The vulnerability of my own daughter, Sophie, is something that I try not to dwell upon. Try not to even write about because I think, sometimes, that I'll jinx it. That by giving it form it will be more real. Or I think the opposite: that the more I think about it, the less likely it will happen. The Husband likes to say that one would be paralyzed, literally, if one entertained the thought of Sophie's vulnerability at school. She can't talk or really do anything for herself. So when we send her off to school each day with, let's face it, an aide who we've only known for a year or so, we're taking, really, the biggest leap of faith of our lives.

And then there's the other. The fact is this: people with seizures that are not controlled by medication can die suddenly. The condition has the lovely acronym of SUDEP (and I don't even want to link to it in my blog!) and it's something that The Husband and I think about every single night.

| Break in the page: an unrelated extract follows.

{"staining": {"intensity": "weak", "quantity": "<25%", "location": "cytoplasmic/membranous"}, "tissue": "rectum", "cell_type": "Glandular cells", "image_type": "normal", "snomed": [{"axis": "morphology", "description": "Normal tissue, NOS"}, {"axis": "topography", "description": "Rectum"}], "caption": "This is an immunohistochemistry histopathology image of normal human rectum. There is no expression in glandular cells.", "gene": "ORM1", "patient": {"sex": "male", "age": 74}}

One of us, usually him, because he is far less psycho in the night, sleeps with Sophie each night. This has become habit and we look on it as one of the concessions we've made in our lives to her disability. We do it knowing that in some ways it's irrational. Even useless. A lame, pathetic attempt to control the utterly uncontrollable. "Can't you use a monitor?" someone always asks. "No," I reply. We need to be near her. We have this idea that if she were to stop breathing, we would sense that, in the night. I have to believe that we would.

That the Travoltas' tragedy is public due to their celebrity doesn't make it any bigger than the countless, faceless tragedies of other children's deaths. From seizures, from disease, from something out of the blue. But it does put it out there.Sometimes I feel like gritting my teeth and reading these stories, that sharing them will somehow prepare me for the worst. Lamely, I'll repeat There but for the grace of God, go I. But I know that isn't really true. I really just have no idea.

I'll leave the computer, the story and go back to my nest where I'll squat, my wings spread over them, these fragile eggs.